- Born: 22 August 1950 Suwana Bhilwara, Rajasthan, India
- Died: 11 June 2021 (aged 70) Jaipur
- Education: Sawai Man Singh Medical College; Postgraduate Institute of Medical Education and Research;
- Occupations: Neurologist; medical researcher and academic;
- Known for: Neuromyotonia research, medical education, public health
- Spouse: Meena Panagariya
- Children: Arihant Panagariya, Aditi Tandon, Arushi Jain
- Relatives: Arvind Panagariya (brother)
- Awards: Padma Shri; Dr. B. C. Roy Award; UNESCO Award; Government of Rajasthan Merit Award; Times of India Lifetime Achievement Award;

= Ashok Panagariya =

Indian neurologist, medical researcher, and academic (1950–2021)

Ashok Panagariya (22 August 1950 – 11 June 2021) was an Indian neurologist, medical researcher and academician, known for his research on nerve cells and neuromyotonia. He was a Vice Chancellor of Rajasthan University of Health Sciences, Jaipur and a member of the Planning Board of the Government of Rajasthan. He was a recipient of the Dr. B. C. Roy Award, the highest Indian award in the medical category. Ashok Panagariya was awarded the fourth highest Indian civilian award of Padma Shri by the Government of India in 2014. He died on 11 June 2021 due to COVID-19 complications.

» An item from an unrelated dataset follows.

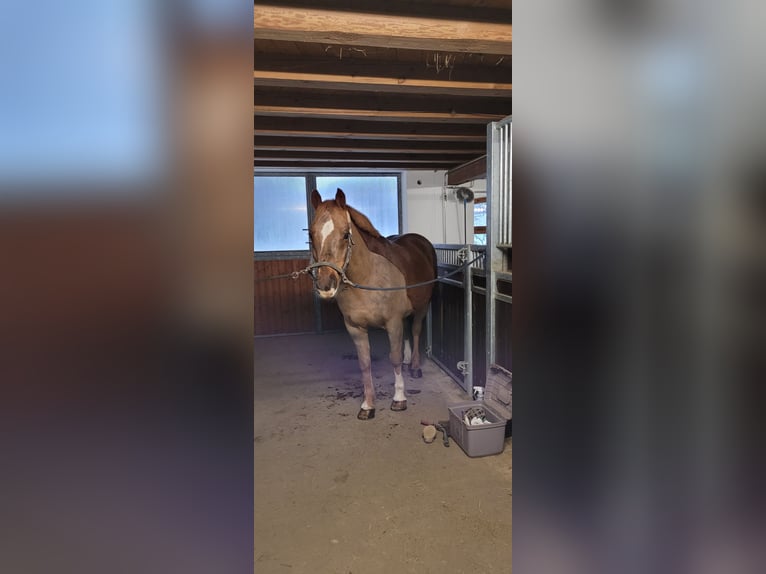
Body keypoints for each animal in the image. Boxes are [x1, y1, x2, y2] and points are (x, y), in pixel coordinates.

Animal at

== Early life and education ==
Ashok Panagariya was born on 22 August 1950 in Suwana Bhilwara, in the Indian state of Rajasthan, in a family of freedom fighters. His father Balu Lal Panagariya was a civil servant in the govt of Rajasthan. He obtained his MBBS in the year 1972 and completed post-graduate training in Internal Medicine in 1976 at the Sawai Man Singh Medical College; he then obtained his DM in Neurology at PGI Chandigarh and became a fellow of the Royal College of Physicians.

== Career ==
He headed the department of neurology at the SMS Medical College and became the Principal of the institution. He also served as Vice Chancellor of Rajasthan University of Health Sciences, as the president of Indian Academy of Neurology 2010–2011 and was a member of the State Planning Board on Health.

Panagariya was a professor emeritus of the SMS Medical College and an honorary neurologist to the Armed Forces of India. He was the chairman of DISHA Foundation, a non-profit non-governmental organization engaged in the welfare of people with special needs. He was also associated with the Post Graduate Institute of Medical Education and Research, Chandigarh and the Press Club of Jaipur, as a member.

== Publications ==
Panagariya had more than ninety publications in peer reviewed journals and contributed to a textbook on neurology by Walter George Bradley. He also wrote on health issues and the science of spiritualism.

==Awards and recognition ==
Panagariya received the Merit award from the Government of Rajasthan in 1992. The Medical Council of India awarded him the Dr. B. C. Roy Award, the highest Indian award in the medical category, in 2002. He was awarded the civilian honour of Padma Shri in 2014 by the Government of India.

He was a recipient of the UNESCO Award for medical/social contributions, the Lifetime Achievement Award from The Times of India and of the Lifetime Achievement Award of Madras Neuro Trust.

== Legacy ==
In 2022, the Indian Academy of Neurology (IAN) established the Dr. Ashok Panagariya Research Scholar Award, an annual award in memory of Panagariya. This award, presented by the IAN, is granted to neurologists under the age of 40 and includes a ₹1 lakh cash prize.